>>>>

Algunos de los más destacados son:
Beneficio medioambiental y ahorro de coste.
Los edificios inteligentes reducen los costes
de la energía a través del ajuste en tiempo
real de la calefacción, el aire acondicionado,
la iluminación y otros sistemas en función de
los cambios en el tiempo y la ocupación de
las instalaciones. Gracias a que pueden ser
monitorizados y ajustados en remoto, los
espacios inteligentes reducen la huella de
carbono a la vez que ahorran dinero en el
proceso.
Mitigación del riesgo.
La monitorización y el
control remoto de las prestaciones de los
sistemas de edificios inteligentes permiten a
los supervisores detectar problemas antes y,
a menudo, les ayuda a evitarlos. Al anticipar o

<<<<

▶ [Directions for this task]: Set down only the line containing "monitorizados y ajustados en remoto, los" and the lines after it through the end, exactly as they appear above.

▶ [Result of the exercise]:
monitorizados y ajustados en remoto, los
espacios inteligentes reducen la huella de
carbono a la vez que ahorran dinero en el
proceso.
Mitigación del riesgo.
La monitorización y el
control remoto de las prestaciones de los
sistemas de edificios inteligentes permiten a
los supervisores detectar problemas antes y,
a menudo, les ayuda a evitarlos. Al anticipar o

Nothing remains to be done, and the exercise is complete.